Saturday, April 19, 2014
Like a lot of people who enjoy Swiss Army Knives, I have an ongoing quest to compact as many useful tools (for me) into the smallest, lightest space possible. Often this involves rolling your own from off-the-shelf parts, then modifying them and assembling them into the "perfect" package. Perfection has a habit of shifting under one's feet as time goes on, so this is my latest attempt at perfection. The scales are made from aluminum plate about 3/32 inch thick. All riveting is with 2.2 and 2.5mm diameter brass. No keyring attachment. Most knife components are from 91mm Victorinox models. Opener/screwdriver layer: A new-version Philips driver ground down to the thickness of the Vic cap lifter. The cap lifter has had the cut-out modified so it will open both bottles and cans, and is aided in the latter by grinding a sharp edge at roughly 45 degrees along the can-cutting edge. It'll still work as a large screwdriver blade too, and retains the "wire-bending, cable-stripping notch. Scissors layer: stock 91mm Vic scissors. All I did to them was grind the end of the center screw flat, so they's slip into the scales with minimum width. Saw and Metal file layer: 91mm Vic parts again. The only non-standard issue here is they are running with no liner between them for maximum thinness. There is a 5 thou thick brass washer between them. Blade layer: a 91mm Vic main blade with the thick tang, and a 84mm nailfile (from a cadet). They both ride on a backspring that has been ground to fit and tweaked slightly, as has the spacer. I had to carve a nail-nick relief for the nailfile. As you may know, the nailfile point also does a decent job on #1 Phips screws. Backtools: a modern Vic 91mm awl with sewing eye, and a corkscrew. I intend to add the mini eyeglass screwdriver to the corkscrew. A number of backsprings were mixed and matched, and sometimes tweaked, from various sources. So, after construction, the thickness of this 5-layer knife is about 1 layer thinner than a 4 layer Explorer with Vic Scales. I can live without the toothpick and tweezers as I often have those in a small Vic on my keyring. All in all, a good marriage of tools, utility, and space.
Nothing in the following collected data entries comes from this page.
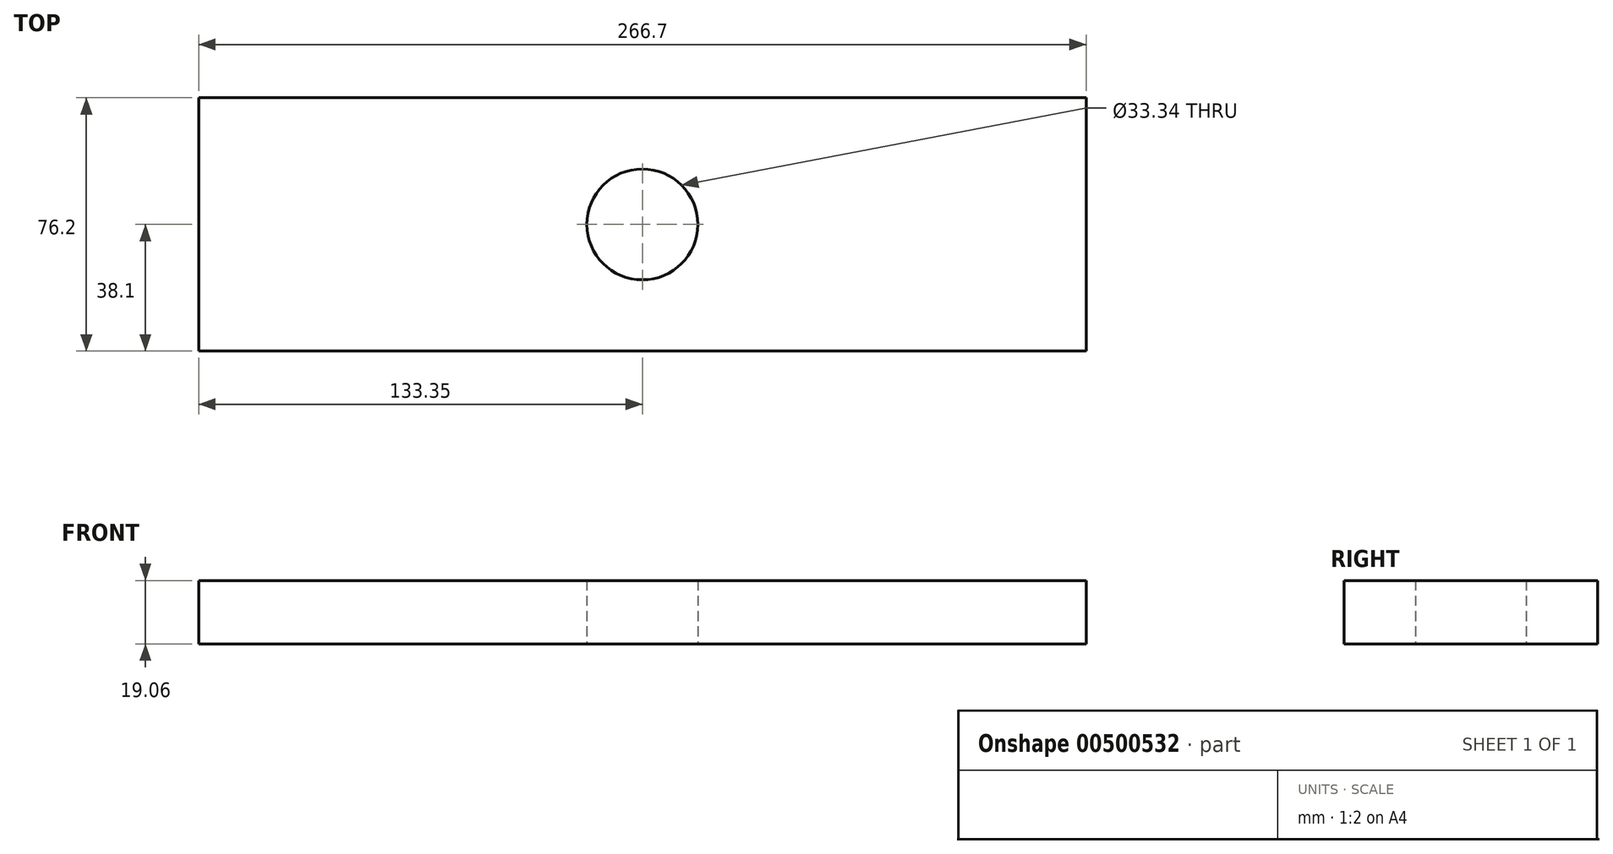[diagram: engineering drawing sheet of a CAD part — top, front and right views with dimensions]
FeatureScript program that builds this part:
annotation { "Feature Type Name" : "Feature", "Feature Type Description" : "" }
export const myFeature = defineFeature(function(context is Context, id is Id, definition is map)
    precondition{}
    {
        {
            var Q0;
            Q0=qCreatedBy(makeId("Top.planeOp"),FACE);
            var sketch = newSketch(context, id + "F0", { "sketchPlane" : qUnion([Q0])});
            skLineSegment(sketch, "E0.bottom", {"start": v(133.35, -38.1) * mm, "end": v(-133.35, -38.1) * mm});
            skLineSegment(sketch, "E0.top", {"start": v(133.35, 38.1) * mm, "end": v(-133.35, 38.1) * mm});
            skLineSegment(sketch, "E0.left", {"start": v(133.35, -38.1) * mm, "end": v(133.35, 38.1) * mm});
            skLineSegment(sketch, "E0.right", {"start": v(-133.35, -38.1) * mm, "end": v(-133.35, 38.1) * mm});
            skPoint(sketch, "E0.middle", {"position": v(0, 0) * mm});
            skCircle(sketch, "E1", {"center": v(0, 0) * mm, "radius": 16.67 * mm});
            skSolve(sketch);
        }
        {
            var Q0;
            Q0 = qSketchRegion(id + "F0", true);
            extrude(context, id + "F1", {"entities" : qUnion([Q0]), "endBound" : BoundingType.SYMMETRIC, "depth" : 19.05 * mm});
        }
    });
Tuesday, February 25, 2014
Ground the end of my Wenger can opener to 57 degrees, and took the thickness down till it just fits snugly into a #1 and #2 Phillips screw. Resembles the Vic Combo tool now doesn't it, and there is still plenty of can-piercing ability. The very end also fits regular flat screw heads that are a bit too small for the flat blade on the end of the bottle opener.
Friday, January 24, 2014
Reprofiled the main blade, hard to tell it's 1/4" shorter. Turned small blade into a flat Phillips. Got rid of saw. Used new 91mm scissors with old saw spring and custom brass spacer. Corkscrew is from a modern Wenger. Awl tip needed work to restore shape and straightness. Needed to reprofile the saw spring to work with scissors. Scales were a bugger to get off, some damage occurred. All pivots were 2.2mm through whole knife. Had to grind down toothpick and tweezers to fit the narrower than current slots.